Q1. On a recent vacation, John Dorn exchanged $100 U.S. for euros. Dorn did not spend any of the euros, so at the end of the trip, he exchanged the euros back for dollars. If the bid-ask quote for euros during this period was 1.04-1.13, how many dollars did Dorn have at the end of the trip?

A)    $95.

B)    $108.

C)    $92.

Q2. A Hong Kong company needs to pay one of its suppliers 8,000,000 Indian rupees 90 days from now. The company is worried that rupees will appreciate during this time and decides to partially hedge its exchange rate risk by entering a contract to purchase half of the rupees 90 days into the future for a price of 5.9364 INR/HKD. The current exchange rate is 5.7921 INR/HKD.

90 days later, the exchange rate is 5.8764 INR/HKD. What is the gain/loss of entering this forward contract?

A)   6,880 HKD.

B)   −6,880 HKD.

C)   9,906 HKD.

Q3. Which of the following statements about exchange rates is most accurate?

A)   Given the bid-ask spread between pesos and dollars is 6.0000-6.0025, and the bid-ask spread between pounds and dollars is 2.0000-2.0015, then the bid/ask spread between pesos and pounds is 2.875-2.934.

B)   The bid-ask spread is a function of breadth, depth, and volatility of the market for a currency.

C)   A bid of 8.000 pesos/dollar, means the bank will sell you a dollar for 8 pesos.

Q4. Which of the following statements about exchange rates is FALSE?

A)     In a perfect world, triangular currency arbitrage keeps exchange rates in equilibrium.

B)     Arbitrage cannot work effectively in the presence of government regulations hampering the flow of funds across borders.

C)     The gain or loss on a forward contract is directly related to the current spot rate.

答案和详解如下:

Q1. On a recent vacation, John Dorn exchanged $100 U.S. for euros. Dorn did not spend any of the euros, so at the end of the trip, he exchanged the euros back for dollars. If the bid-ask quote for euros during this period was 1.04-1.13, how many dollars did Dorn have at the end of the trip?

A)    $95.

B)    $108.

C)    $92.

Correct answer is C)

$100(bid 1.04 /USD) = $104

$104 / (ask 1.13/USD) = $92

Q2. A Hong Kong company needs to pay one of its suppliers 8,000,000 Indian rupees 90 days from now. The company is worried that rupees will appreciate during this time and decides to partially hedge its exchange rate risk by entering a contract to purchase half of the rupees 90 days into the future for a price of 5.9364 INR/HKD. The current exchange rate is 5.7921 INR/HKD.
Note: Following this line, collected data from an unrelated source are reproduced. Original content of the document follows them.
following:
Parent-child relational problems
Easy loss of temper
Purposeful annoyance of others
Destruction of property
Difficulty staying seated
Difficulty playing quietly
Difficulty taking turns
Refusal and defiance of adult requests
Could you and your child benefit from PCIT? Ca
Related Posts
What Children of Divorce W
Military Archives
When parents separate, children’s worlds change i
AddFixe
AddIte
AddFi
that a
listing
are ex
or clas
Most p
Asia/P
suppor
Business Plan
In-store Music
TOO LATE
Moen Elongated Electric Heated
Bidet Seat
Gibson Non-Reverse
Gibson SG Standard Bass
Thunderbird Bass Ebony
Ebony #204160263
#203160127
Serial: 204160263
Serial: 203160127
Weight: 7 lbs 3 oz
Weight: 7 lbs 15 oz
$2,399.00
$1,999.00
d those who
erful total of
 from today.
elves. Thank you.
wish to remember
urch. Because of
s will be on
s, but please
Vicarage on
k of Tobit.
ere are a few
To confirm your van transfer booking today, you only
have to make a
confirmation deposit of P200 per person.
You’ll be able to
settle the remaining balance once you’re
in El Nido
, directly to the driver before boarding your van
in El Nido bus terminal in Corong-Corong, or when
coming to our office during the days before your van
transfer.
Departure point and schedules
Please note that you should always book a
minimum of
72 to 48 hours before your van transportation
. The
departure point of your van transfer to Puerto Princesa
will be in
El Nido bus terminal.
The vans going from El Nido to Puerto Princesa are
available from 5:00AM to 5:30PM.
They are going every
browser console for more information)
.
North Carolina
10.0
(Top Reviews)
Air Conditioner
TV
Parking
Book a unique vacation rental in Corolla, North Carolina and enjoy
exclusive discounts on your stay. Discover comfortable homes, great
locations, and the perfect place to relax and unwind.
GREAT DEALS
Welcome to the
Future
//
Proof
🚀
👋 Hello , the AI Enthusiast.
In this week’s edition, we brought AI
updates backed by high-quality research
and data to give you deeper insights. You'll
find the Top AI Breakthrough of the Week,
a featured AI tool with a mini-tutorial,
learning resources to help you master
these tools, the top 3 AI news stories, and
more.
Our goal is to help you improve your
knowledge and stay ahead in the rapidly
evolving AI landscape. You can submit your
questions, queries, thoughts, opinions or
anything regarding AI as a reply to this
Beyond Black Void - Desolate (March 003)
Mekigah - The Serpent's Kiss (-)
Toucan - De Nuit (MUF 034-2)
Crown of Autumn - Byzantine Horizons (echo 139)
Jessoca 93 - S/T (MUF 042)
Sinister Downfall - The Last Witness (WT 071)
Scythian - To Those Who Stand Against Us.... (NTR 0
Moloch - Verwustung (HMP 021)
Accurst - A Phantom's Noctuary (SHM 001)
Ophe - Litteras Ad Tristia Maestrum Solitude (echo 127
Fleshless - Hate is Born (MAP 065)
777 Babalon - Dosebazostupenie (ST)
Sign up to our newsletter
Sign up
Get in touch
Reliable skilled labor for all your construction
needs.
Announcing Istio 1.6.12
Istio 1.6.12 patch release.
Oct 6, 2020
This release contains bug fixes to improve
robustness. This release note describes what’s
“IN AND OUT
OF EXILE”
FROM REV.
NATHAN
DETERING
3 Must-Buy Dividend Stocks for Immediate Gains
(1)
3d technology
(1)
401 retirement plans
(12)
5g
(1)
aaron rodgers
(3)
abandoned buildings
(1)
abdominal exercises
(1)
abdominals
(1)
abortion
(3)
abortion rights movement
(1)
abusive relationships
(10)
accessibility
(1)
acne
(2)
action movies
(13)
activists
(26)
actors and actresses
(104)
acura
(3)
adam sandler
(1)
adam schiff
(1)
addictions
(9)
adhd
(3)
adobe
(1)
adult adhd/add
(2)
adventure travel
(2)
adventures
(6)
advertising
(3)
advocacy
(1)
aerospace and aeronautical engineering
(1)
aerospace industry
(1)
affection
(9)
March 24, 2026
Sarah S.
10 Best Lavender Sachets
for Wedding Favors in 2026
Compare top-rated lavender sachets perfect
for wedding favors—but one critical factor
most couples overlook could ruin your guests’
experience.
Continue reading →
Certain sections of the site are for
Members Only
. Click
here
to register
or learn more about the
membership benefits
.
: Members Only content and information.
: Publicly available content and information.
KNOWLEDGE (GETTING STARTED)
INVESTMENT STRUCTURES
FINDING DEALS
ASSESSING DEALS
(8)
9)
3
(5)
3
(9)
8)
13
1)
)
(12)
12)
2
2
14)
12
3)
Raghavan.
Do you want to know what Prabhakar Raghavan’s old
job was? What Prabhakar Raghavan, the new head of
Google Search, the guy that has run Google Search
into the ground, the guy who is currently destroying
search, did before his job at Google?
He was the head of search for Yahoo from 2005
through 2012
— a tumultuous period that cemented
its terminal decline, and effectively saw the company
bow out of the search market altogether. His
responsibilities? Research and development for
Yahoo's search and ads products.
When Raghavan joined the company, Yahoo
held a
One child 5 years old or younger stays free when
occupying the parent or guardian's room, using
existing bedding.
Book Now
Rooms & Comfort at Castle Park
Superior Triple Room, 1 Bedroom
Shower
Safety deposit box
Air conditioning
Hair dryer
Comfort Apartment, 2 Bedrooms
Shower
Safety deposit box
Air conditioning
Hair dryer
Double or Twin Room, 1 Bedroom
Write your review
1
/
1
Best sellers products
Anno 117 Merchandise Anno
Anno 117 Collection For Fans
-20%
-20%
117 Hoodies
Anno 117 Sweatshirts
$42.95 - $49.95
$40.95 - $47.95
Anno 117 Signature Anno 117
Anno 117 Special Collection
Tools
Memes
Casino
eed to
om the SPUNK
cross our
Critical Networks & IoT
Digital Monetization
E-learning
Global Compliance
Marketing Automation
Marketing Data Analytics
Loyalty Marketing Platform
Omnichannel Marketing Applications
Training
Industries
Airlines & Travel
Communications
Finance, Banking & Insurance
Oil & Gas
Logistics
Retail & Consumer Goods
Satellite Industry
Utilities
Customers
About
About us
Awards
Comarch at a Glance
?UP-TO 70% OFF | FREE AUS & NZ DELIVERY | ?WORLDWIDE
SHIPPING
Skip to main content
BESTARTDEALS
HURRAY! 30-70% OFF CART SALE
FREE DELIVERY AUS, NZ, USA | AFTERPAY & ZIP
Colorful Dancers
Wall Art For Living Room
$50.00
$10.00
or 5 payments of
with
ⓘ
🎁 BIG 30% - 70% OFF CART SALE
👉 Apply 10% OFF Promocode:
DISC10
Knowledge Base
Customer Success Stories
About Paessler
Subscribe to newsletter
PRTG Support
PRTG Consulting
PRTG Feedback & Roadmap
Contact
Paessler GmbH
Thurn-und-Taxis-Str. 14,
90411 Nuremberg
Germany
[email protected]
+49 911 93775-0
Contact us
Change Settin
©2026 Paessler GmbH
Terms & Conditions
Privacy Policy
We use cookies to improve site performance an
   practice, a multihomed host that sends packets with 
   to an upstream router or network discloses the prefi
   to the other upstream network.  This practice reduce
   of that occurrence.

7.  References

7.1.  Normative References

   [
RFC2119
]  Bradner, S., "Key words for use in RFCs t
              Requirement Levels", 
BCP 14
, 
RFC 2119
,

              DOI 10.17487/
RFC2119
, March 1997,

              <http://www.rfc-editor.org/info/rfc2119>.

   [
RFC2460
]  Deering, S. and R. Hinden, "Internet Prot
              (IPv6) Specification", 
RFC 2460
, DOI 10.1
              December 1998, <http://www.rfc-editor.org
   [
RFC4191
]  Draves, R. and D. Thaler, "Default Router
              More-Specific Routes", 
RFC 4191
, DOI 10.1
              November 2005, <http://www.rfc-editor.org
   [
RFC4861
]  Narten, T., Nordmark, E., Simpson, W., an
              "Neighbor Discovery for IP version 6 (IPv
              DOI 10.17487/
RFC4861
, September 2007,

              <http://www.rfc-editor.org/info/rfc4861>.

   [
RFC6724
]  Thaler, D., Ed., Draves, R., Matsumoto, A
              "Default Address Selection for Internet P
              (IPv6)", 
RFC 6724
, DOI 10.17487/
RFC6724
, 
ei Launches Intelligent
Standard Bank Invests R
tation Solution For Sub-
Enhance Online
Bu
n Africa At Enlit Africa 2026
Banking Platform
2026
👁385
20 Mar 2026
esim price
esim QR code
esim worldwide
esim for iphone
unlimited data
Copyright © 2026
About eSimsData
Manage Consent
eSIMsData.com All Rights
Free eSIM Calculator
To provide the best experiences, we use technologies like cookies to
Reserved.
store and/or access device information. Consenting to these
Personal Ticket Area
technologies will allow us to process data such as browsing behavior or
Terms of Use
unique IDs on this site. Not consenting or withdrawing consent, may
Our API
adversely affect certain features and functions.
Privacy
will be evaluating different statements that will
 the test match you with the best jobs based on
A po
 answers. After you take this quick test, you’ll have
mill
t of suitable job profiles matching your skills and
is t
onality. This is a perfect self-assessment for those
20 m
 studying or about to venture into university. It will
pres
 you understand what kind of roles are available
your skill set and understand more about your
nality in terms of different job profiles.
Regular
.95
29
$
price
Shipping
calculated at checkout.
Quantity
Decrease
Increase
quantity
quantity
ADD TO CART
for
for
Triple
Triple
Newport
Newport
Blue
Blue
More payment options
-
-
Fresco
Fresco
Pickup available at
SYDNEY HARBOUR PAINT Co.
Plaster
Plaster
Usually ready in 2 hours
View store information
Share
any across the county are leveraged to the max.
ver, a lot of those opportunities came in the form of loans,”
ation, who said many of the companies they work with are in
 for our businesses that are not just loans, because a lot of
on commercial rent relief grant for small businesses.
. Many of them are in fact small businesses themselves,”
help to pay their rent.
90 days later, the exchange rate is 5.8764 INR/HKD. What is the gain/loss of entering this forward contract?

A)   6,880 HKD.

B)   −6,880 HKD.

C)   9,906 HKD.

Correct answer is A)

By entering into the forward contract, the company gained [(4,000,000 / 5.9364) − (4,000,000 / 5.8764)] = 6,880 HKD.

Q3. Which of the following statements about exchange rates is most accurate?

A)   Given the bid-ask spread between pesos and dollars is 6.0000-6.0025, and the bid-ask spread between pounds and dollars is 2.0000-2.0015, then the bid/ask spread between pesos and pounds is 2.875-2.934.

B)   The bid-ask spread is a function of breadth, depth, and volatility of the market for a currency.

C)   A bid of 8.000 pesos/dollar, means the bank will sell you a dollar for 8 pesos.

Correct answer is B)

When the bank bids they are buying and you are selling. Spot exchange rates, forward exchange rates, and interest rates are closely linked. The bid-ask spread between pesos and pounds is 6.0000/2.0015 = 2.9978 and 6.0025/2.0000 = 3.0013.

Q4. Which of the following statements about exchange rates is FALSE?

A)     In a perfect world, triangular currency arbitrage keeps exchange rates in equilibrium.

B)     Arbitrage cannot work effectively in the presence of government regulations hampering the flow of funds across borders.

C)     The gain or loss on a forward contract is directly related to the current spot rate.

Correct answer is C)

The gain or loss on a forward contract is unrelated to the spot rate. Gains or losses are measured relative to the forward contract rate, not the spot rate. Forward contracts call for delivery of a specified amount of a currency quoted against the dollar on a specific future date.